Le maréchal duc de Saldanha, qui s’était mis à la tête de la situation, remporta à Torres-Vedras, sur les rebelles commandés par M. da Bomfim, une victoire décisive, dont il perdit tout à coup le fruit par sa subite inaction, inaction mystérieuse à laquelle on a assigné bien des causes. Le vieux maréchal de Biron, à qui son fils demandait un jour des troupes pour un coup de main qui pouvait en finir avec l’armée du duc de Parme, lui répondit en jurant : « Quoi donc, maraud ! nous veux-tu envoyer planter des choux à Biron ? » Le vieux maréchal portugais n’avait pas sans doute envie d’aller planter des choux à Saldanha. De temporisations en temporisations, la position devint telle que, pour en finir avec les septembristes, auxquels s’étaient réunis les débris du miguélisme, on dut recourir à I’intervention armée des trois grandes puissances, et finalement à une ample amnistie garantie par un protocole peu honorable pour la couronne de Portugal.

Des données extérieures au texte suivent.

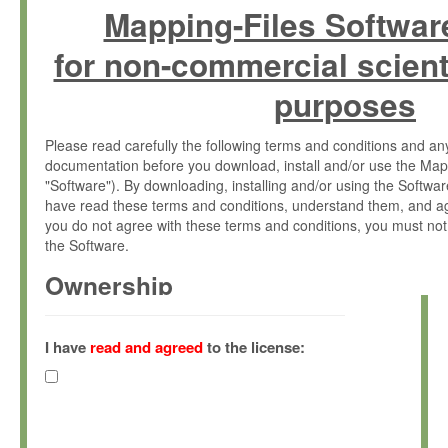
Mapping-Files Softwar
for non-commercial scient
purposes
Please read carefully the following terms and conditions and 
documentation before you download, install and/or use the Map
"Software"). By downloading, installing and/or using the Softwa
have read these terms and conditions, understand them, and ag
you do not agree with these terms and conditions, you must not
the Software.
Ownership
The Software has been developed at the Max Planck Institute fo
(hereinafter "MPI") and is owned by and copyrighted proprietary
I have
read and agreed
to the license:
Gesellschaft zur Förderung der Wissenschaften e.V. (hereina
hereinafter collectively “Max-Planck”).
License Grant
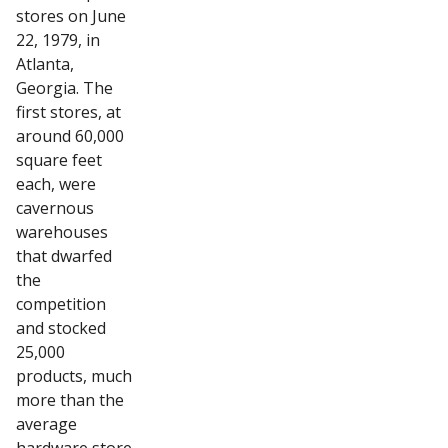
stores on June
22, 1979, in
Atlanta,
Georgia. The
first stores, at
around 60,000
square feet
each, were
cavernous
warehouses
that dwarfed
the
competition
and stocked
25,000
products, much
more than the
average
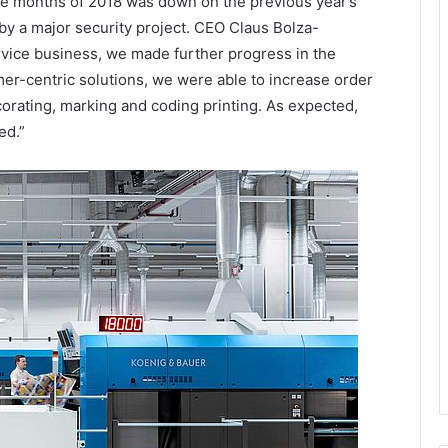
ree months of 2018 was down on the previous year’s
by a major security project. CEO Claus Bolza-
ice business, we made further progress in the
mer-centric solutions, we were able to increase order
corating, marking and coding printing. As expected,
ed.”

La guerre terminée, les Cabral revinrent de l’exil. Le comte de Thomar, à son arrivée à Lisbonne, reçut une sorte d’ovation civique en dépit des fureurs des révolutionnaires coalisés et de l’opposition déclarée de l’administration du protocole. Il s’occupa immédiatement de réorganiser pour la lutte électorale le parti chartiste, qui, dans le va-et-vient des dernières crises, avait perdu toute direction. Cette lutte fut acharnée, mais la liste du comte de Thomar l’emporta dans tous les collèges, et à ce point que pas un seul des ministres, ses rivaux, ne put obtenir assez de voix même pour être électeur d’arrondissement. Après un triomphe aussi significatif dans l’opinion, on devait s’attendre à voir le conte de Thomar rentrer au pouvoir. Il n’en fut rien. Le modeste vainqueur, sourd aux sommations de ses nombreux amis, céda sa victoire électorale au duc de Saldanha, lequel pourtant lui avait fait, dès sa rentrée, une opposition perfide, et ne s’était jets dans ses bras que la veille même de l’élection, en reconnaissant enfin son impopularité. Non content d’élever le duc de Saldanha sur son propre pavois, le comte de Thomar le fit successivement choisir par ses amis pour présider le grand collège électoral de Lisbonne, et, par la couronne, pour former le nouveau ministère destiné à fonctionner avec le parlement renouvelé.